Wholesale brokers, often called interdealer brokers, already work to set prices between derivatives dealers and have a large presence in the market. The firms, which set up the Wholesale Markets Brokers’ Association, Americas (WMBAA) trade group last year, may win new business with parts of the market likely shifting to swap execution facilities.
Legislation in the House and Senate would encourage standardized derivatives to be traded on either fully electronic exchanges or on the execution facilities, which could function electronically as well as with human brokers.
Market analysts say many interdealer brokers will soon function as swap execution facilities, a designation that would be put into law for the first time as part of the overhaul package.
“I think the majority of trading is going to go through swap execution facilities,” Kevin McPartland, senior analyst at TABB Group, told The Hill. “The swap execution facilities, the interdealer brokers, already have platforms to deal swaps.”
Niamh Alexander, a research analyst at Keefe, Bruyette & Woods, said in April that the legislation could increase revenue for exchanges and interdealer brokers by up to $500 million in 2011 and by up to $1 billion in 2012. Alexander said it is too early to tell exactly how much of the market will shift to exchanges versus brokers.
“We do think the fact that you have this new intermediation function, it’s an opportunity for the interdealer brokers to expand their market share,” Alexander said. “And it’s an opportunity for the exchanges as well.”
BGC Partners, GFI Group, ICAP, Tradition and Tullett Prebon Ltd., five of the largest interdealer brokers in the U.S. market, set up the trade association last July to flex their muscle as lawmakers embarked on the Wall Street overhaul. The association hired Patton Boggs, the perennial K Street powerhouse, and spent $580,000 lobbying lawmakers during the past year.

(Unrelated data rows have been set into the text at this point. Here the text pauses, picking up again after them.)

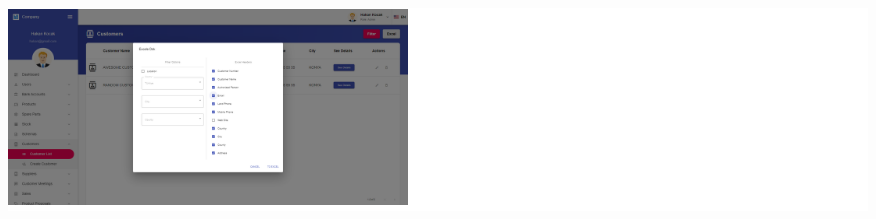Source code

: <img src="images/toExcel.png" width="400" height="198">


   [React.js]: <https://reactjs.org>
   [Node.js]: <https://nodejs.org>
   [MongoDB]: <https://www.mongodb.com>
   [Express.js]: <https://expressjs.com>
   [Fusetheme]: <http://react-material.fusetheme.com>
   [MaterialUI]: <https://mui.com>
   [Firebase]: <https://firebase.google.com>
   [CRM - Mobile]: <https://github.com/HakanKOCAK/CRM-Mobile>
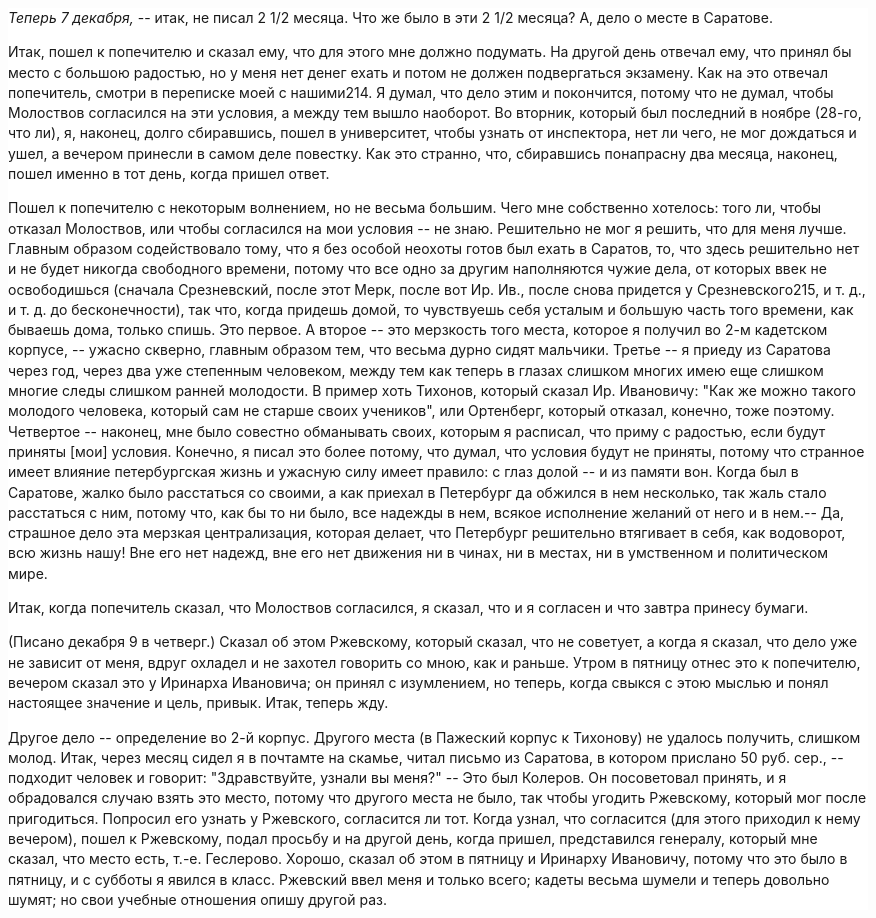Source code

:   *Теперь 7 декабря,* -- итак, не писал 2 1/2 месяца. Что же было в эти 2 1/2 месяца? А, дело о месте в Саратове.

  Итак, пошел к попечителю и сказал ему, что для этого мне должно подумать. На другой день отвечал ему, что принял бы место с большою радостью, но у меня нет денег ехать и потом не должен подвергаться экзамену. Как на это отвечал попечитель, смотри в переписке моей с нашими214. Я думал, что дело этим и покончится, потому что не думал, чтобы Молоствов согласился на эти условия, а между тем вышло наоборот. Во вторник, который был последний в ноябре (28-го, что ли), я, наконец, долго сбиравшись, пошел в университет, чтобы узнать от инспектора, нет ли чего, не мог дождаться и ушел, а вечером принесли в самом деле повестку. Как это странно, что, сбиравшись понапрасну два месяца, наконец, пошел именно в тот день, когда пришел ответ.

  Пошел к попечителю с некоторым волнением, но не весьма большим. Чего мне собственно хотелось: того ли, чтобы отказал Молоствов, или чтобы согласился на мои условия -- не знаю. Решительно не мог я решить, что для меня лучше. Главным образом содействовало тому, что я без особой неохоты готов был ехать в Саратов, то, что здесь решительно нет и не будет никогда свободного времени, потому что все одно за другим наполняются чужие дела, от которых ввек не освободишься (сначала Срезневский, после этот Мерк, после вот Ир. Ив., после снова придется у Срезневского215, и т. д., и т. д. до бесконечности), так что, когда придешь домой, то чувствуешь себя усталым и большую часть того времени, как бываешь дома, только спишь. Это первое. А второе -- это мерзкость того места, которое я получил во 2-м кадетском корпусе, -- ужасно скверно, главным образом тем, что весьма дурно сидят мальчики. Третье -- я приеду из Саратова через год, через два уже степенным человеком, между тем как теперь в глазах слишком многих имею еще слишком многие следы слишком ранней молодости. В пример хоть Тихонов, который сказал Ир. Ивановичу: "Как же можно такого молодого человека, который сам не старше своих учеников", или Ортенберг, который отказал, конечно, тоже поэтому. Четвертое -- наконец, мне было совестно обманывать своих, которым я расписал, что приму с радостью, если будут приняты [мои] условия. Конечно, я писал это более потому, что думал, что условия будут не приняты, потому что странное имеет влияние петербургская жизнь и ужасную силу имеет правило: с глаз долой -- и из памяти вон. Когда был в Саратове, жалко было расстаться со своими, а как приехал в Петербург да обжился в нем несколько, так жаль стало расстаться с ним, потому что, как бы то ни было, все надежды в нем, всякое исполнение желаний от него и в нем.-- Да, страшное дело эта мерзкая централизация, которая делает, что Петербург решительно втягивает в себя, как водоворот, всю жизнь нашу! Вне его нет надежд, вне его нет движения ни в чинах, ни в местах, ни в умственном и политическом мире.

  Итак, когда попечитель сказал, что Молоствов согласился, я сказал, что и я согласен и что завтра принесу бумаги.

  

  (Писано декабря 9 в четверг.) Сказал об этом Ржевскому, который сказал, что не советует, а когда я сказал, что дело уже не зависит от меня, вдруг охладел и не захотел говорить со мною, как и раньше. Утром в пятницу отнес это к попечителю, вечером сказал это у Иринарха Ивановича; он принял с изумлением, но теперь, когда свыкся с этою мыслью и понял настоящее значение и цель, привык. Итак, теперь жду.

  Другое дело -- определение во 2-й корпус. Другого места (в Пажеский корпус к Тихонову) не удалось получить, слишком молод. Итак, через месяц сидел я в почтамте на скамье, читал письмо из Саратова, в котором прислано 50 руб. сер., -- подходит человек и говорит: "Здравствуйте, узнали вы меня?" -- Это был Колеров. Он посоветовал принять, и я обрадовался случаю взять это место, потому что другого места не было, так чтобы угодить Ржевскому, который мог после пригодиться. Попросил его узнать у Ржевского, согласится ли тот. Когда узнал, что согласится (для этого приходил к нему вечером), пошел к Ржевскому, подал просьбу и на другой день, когда пришел, представился генералу, который мне сказал, что место есть, т.-е. Геслерово. Хорошо, сказал об этом в пятницу и Иринарху Ивановичу, потому что это было в пятницу, и с субботы я явился в класс. Ржевский ввел меня и только всего; кадеты весьма шумели и теперь довольно шумят; но свои учебные отношения опишу другой раз.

The association has testified to Congress that wholesale brokers are necessary to ensure competitive pricing in the derivatives market and has warned against the potential for exchanges to operate as monopolies.
“They are not equipped to provide the most competitive pricing for buyers and sellers in the markets when the number and array of products and terms becomes much more numerous and varied,” the association wrote to senators in March, referring to exchanges.
The association warned lawmakers against shifting trading solely to electronic exchanges, arguing that some products are so specialized that continuous electronic markets would not provide the most competitive prices.
Some lawmakers, including Sen. Tom Harkin (D-Iowa), have expressed concern that the market will not be transparent if it is not on an electronic exchange.
“As a conferee, I will continue to study this issue closely to make sure that these trades are executed in the open, just like the markets for stocks and commodity futures,” Harkin said in a statement.
Alexander said derivatives dealers, which are mostly major Wall Street banks, could set up their own execution facility separate from the wholesale brokers.
Banks took in $23 billion in trading revenue on derivatives in 2009, according to the Office of the Comptroller of the Currency. The market is highly concentrated, with 97 percent falling in the hands of five large banks.